The big question being debated at this morning’s session on financial reform legislation and the proposed Consumer Financial Protection Agency/Bureau: how will the legislation impact the FTC’s authority, both in terms of rulemaking and imposition of civil penalties?

In December 2009, the House passed the “Wall Street Reform and Consumer Protection Act of 2009” (HR 4173). An important provision in the bill would strip the FTC of its powers to regulate consumer financial protection -- while also expanding the agency’s powers in two key ways. First, by giving the FTC “APA” rulemaking authority for areas that fall within the FTC’s jurisdiction and second, by giving the agency greater latitude to assess civil penalties for unfair and deceptive practices.

These amendments will surely impact FTC enforcement of online advertising, marketing, privacy, and data security. For instance, violations under the FTC’s expanded authority could trigger civil penalties even in the absence of an FTC order. Civil penalties would be assessed in antitrust cases brought by the FTC that include a consumer protection claim.

In addition, the HR 4173 language that expands the FTC’s authority would impose liability on companies that “substantially assist” in an unlawful act, even if the company does not have direct knowledge or responsibility for the violation. This provision will probably raise some serious concerns for companies currently enjoying a safe harbor under the Communications Decency Act.

Today, FTC rulemaking jurisdiction comes in two flavors – “APA” rulemaking under certain laws as prescribed by Congress e.g. the Children’s Online Privacy Protection Act, as well as general rulemaking authority under the 1975 Magnusson-Moss Act. Under the latter, the FTC can only regulate “prevalent” unfair and deceptive acts, and must justify that regulation with “substantial evidence.” The key difference between these two types of rulemaking occurs during judicial review; a court can overturn an FTC regulation under Magnusson-Moss if the rule lacks a substantial evidentiary record to support it.
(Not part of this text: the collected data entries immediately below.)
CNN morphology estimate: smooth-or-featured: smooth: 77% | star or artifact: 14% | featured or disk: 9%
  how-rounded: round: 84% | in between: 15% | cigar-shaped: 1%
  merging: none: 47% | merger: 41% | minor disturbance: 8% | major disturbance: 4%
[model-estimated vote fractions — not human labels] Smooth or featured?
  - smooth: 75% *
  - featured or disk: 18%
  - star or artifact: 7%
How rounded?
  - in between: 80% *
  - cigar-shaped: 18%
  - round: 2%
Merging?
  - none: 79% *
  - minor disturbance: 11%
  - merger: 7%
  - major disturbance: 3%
In contrast, FTC regulations enacted under the APA rulemaking scheme, such as those implementing COPPA, can only be overturned if the agency was "arbitrary or capricious" in enacting the rule – a much higher standard. As former FTC Chairman Muris explained in his presentation at the panel, Magnusson-Moss gives the FTC authority to act only when a problem occurs often enough to justify a rule, or when a problem has a common cause in a sufficient number of cases.

Current FTC Chairman Jon Leibowitz, supported by President Obama and the Administration, has strongly advocated for an expansion in the FTC’s authority, stating that it is “critical” for the FTC to carry out its mission of protecting consumers. In particular, Leibowitz has argued that the procedural requirements of Magnusson-Moss – such as the requirement that a practice be prevalent before the agency can act - makes FTC rulemaking more burdensome than at most other federal agencies. Although the relevant amendments expanding the FTC’s power are missing from the Senate version of the legislation, it is widely expected that these differences will be worked out in conference. Financial reform legislation appears to be on a fast track - earlier today, a Senate panel approved the bill, and both Republicans and Democrats have indicated that passage is likely.
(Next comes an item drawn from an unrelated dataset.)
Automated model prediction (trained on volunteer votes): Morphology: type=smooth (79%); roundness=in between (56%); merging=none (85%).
The CFPA would be a new independent federal agency – the composition of which would vary depending on whether you are looking at the House Bill (5 members and a Director for two years) or Senate Bill (5 members). Its enactment would strip the FTC and other federal banking agencies of their federal consumer protection powers under a number of laws, including the Electronic Funds Transfer Act, the Equal Credit Opportunity Act, the Fair Credit Reporting Act, the Fair Debt Collection Practices Act, the Home Mortgage Disclosure Act, the Real Estate Settlement Procedures Act, the Secure and Fair Enforcement for Mortgage Licensing Act, the Truth in Lending Act and the Truth in Savings Act. In short, any product or service that results from or is related to engaging in a financial activity and that is to be used by a consumer “primarily for personal, family or household purposes” will come under the new agency’s purview.

At today’s session, we saw differing viewpoints from both Tim Muris, former FTC Chairman, and Julie Brill, incoming FTC Commissioner, on this current push to expand the FTC’s authority under financial reform legislation.

Former Chairman Muris views the FTC’s current role as important, and he sees FTC rulemaking as relevant in certain areas – e.g. the do-not-call rules. He is concerned about the current proposals to expand the FTC’s authority because the agency often lacks industry-specific knowledge and expertise (I see this most recently in the area of privacy, as the FTC is currently gleaning this knowledge through its Exploring Privacy roundtable series). Muris also thinks the agency’s rulemaking authority under Magnusson-Moss is more than sufficient as it imposes an obligation on the agency to be clear about its proposed theories while focusing its evidence on key questions. He cites the agency’s recent business opportunity rulemaking as an example of an instance where the FTC initially proposed a broad rule that would have disproportionately impacted both fraudulent and legitimate business. The FTC eventually narrowed its proposed business opportunity rule after the public comment process.

On civil penalties, Muris thinks these are important only when a company violates an FTC order or rule. He sees blanket civil penalty authority as a mistake that may have unintended consequences – such as a penalty on a firm’s stock price. He’s also concerned that the standard of review laid out in the financial reform legislation will return the FTC’s definition of unfairness to its pre 1994 definition i.e. the Sperry-Hutchinson or "cigarette rule" which defines an unfair practice as one that is injurious to consumers, violate established public policy or is it unethical or unscrupulous. As many know, Congress amended the FTC Act in 1994 to specify that an unfair act or practice is one that causes or is likely to cause substantial injury to consumers that is not reasonably avoidable and is not outweighed by countervailing benefits to consumers or competition.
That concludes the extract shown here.